**Work request**
Rewrite every one of the following items, replacing each occurrence of "pie" with "pie chart" and leaving all other text unchanged.
Segment Start: Supplied records
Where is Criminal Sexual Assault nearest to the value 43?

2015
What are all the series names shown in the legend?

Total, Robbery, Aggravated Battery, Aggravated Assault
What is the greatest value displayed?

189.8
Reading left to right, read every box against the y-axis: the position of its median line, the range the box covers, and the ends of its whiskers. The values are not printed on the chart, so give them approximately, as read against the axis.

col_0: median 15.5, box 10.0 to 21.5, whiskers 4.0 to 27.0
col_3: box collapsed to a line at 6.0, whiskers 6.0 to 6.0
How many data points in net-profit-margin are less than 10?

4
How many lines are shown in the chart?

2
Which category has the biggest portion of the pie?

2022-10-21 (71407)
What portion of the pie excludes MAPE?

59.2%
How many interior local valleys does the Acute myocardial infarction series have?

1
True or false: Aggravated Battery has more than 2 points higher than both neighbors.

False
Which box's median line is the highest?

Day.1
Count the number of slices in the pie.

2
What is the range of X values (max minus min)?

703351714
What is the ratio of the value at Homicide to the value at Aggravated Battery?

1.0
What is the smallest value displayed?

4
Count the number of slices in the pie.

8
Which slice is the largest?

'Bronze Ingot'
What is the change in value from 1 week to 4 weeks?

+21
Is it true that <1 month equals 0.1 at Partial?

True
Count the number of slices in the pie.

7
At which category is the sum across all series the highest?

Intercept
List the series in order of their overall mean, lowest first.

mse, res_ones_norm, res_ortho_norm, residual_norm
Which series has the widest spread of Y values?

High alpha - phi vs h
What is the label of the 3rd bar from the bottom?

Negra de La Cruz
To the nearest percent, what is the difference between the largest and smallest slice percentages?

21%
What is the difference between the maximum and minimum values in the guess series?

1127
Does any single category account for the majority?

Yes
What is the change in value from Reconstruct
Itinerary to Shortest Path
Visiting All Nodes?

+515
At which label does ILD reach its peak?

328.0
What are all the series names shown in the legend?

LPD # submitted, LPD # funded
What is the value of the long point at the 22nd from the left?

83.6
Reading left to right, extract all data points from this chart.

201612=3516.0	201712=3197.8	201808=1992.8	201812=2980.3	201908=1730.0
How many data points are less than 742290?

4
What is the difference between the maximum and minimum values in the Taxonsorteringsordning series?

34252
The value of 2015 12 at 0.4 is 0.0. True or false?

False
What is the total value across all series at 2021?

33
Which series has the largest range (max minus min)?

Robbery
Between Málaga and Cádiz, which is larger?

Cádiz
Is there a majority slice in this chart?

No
Segment End: Supplied records
**Completed exercise**
Where is Criminal Sexual Assault nearest to the value 43?

2015
What are all the series names shown in the legend?

Total, Robbery, Aggravated Battery, Aggravated Assault
What is the greatest value displayed?

189.8
Reading left to right, read every box against the y-axis: the position of its median line, the range the box covers, and the ends of its whiskers. The values are not printed on the chart, so give them approximately, as read against the axis.

col_0: median 15.5, box 10.0 to 21.5, whiskers 4.0 to 27.0
col_3: box collapsed to a line at 6.0, whiskers 6.0 to 6.0
How many data points in net-profit-margin are less than 10?

4
How many lines are shown in the chart?

2
Which category has the biggest portion of the pie chart?

2022-10-21 (71407)
What portion of the pie chart excludes MAPE?

59.2%
How many interior local valleys does the Acute myocardial infarction series have?

1
True or false: Aggravated Battery has more than 2 points higher than both neighbors.

False
Which box's median line is the highest?

Day.1
Count the number of slices in the pie chart.

2
What is the range of X values (max minus min)?

703351714
What is the ratio of the value at Homicide to the value at Aggravated Battery?

1.0
What is the smallest value displayed?

4
Count the number of slices in the pie chart.

8
Which slice is the largest?

'Bronze Ingot'
What is the change in value from 1 week to 4 weeks?

+21
Is it true that <1 month equals 0.1 at Partial?

True
Count the number of slices in the pie chart.

7
At which category is the sum across all series the highest?

Intercept
List the series in order of their overall mean, lowest first.

mse, res_ones_norm, res_ortho_norm, residual_norm
Which series has the widest spread of Y values?

High alpha - phi vs h
What is the label of the 3rd bar from the bottom?

Negra de La Cruz
To the nearest percent, what is the difference between the largest and smallest slice percentages?

21%
What is the difference between the maximum and minimum values in the guess series?

1127
Does any single category account for the majority?

Yes
What is the change in value from Reconstruct
Itinerary to Shortest Path
Visiting All Nodes?

+515
At which label does ILD reach its peak?

328.0
What are all the series names shown in the legend?

LPD # submitted, LPD # funded
What is the value of the long point at the 22nd from the left?

83.6
Reading left to right, extract all data points from this chart.

201612=3516.0	201712=3197.8	201808=1992.8	201812=2980.3	201908=1730.0
How many data points are less than 742290?

4
What is the difference between the maximum and minimum values in the Taxonsorteringsordning series?

34252
The value of 2015 12 at 0.4 is 0.0. True or false?

False
What is the total value across all series at 2021?

33
Which series has the largest range (max minus min)?

Robbery
Between Málaga and Cádiz, which is larger?

Cádiz
Is there a majority slice in this chart?

No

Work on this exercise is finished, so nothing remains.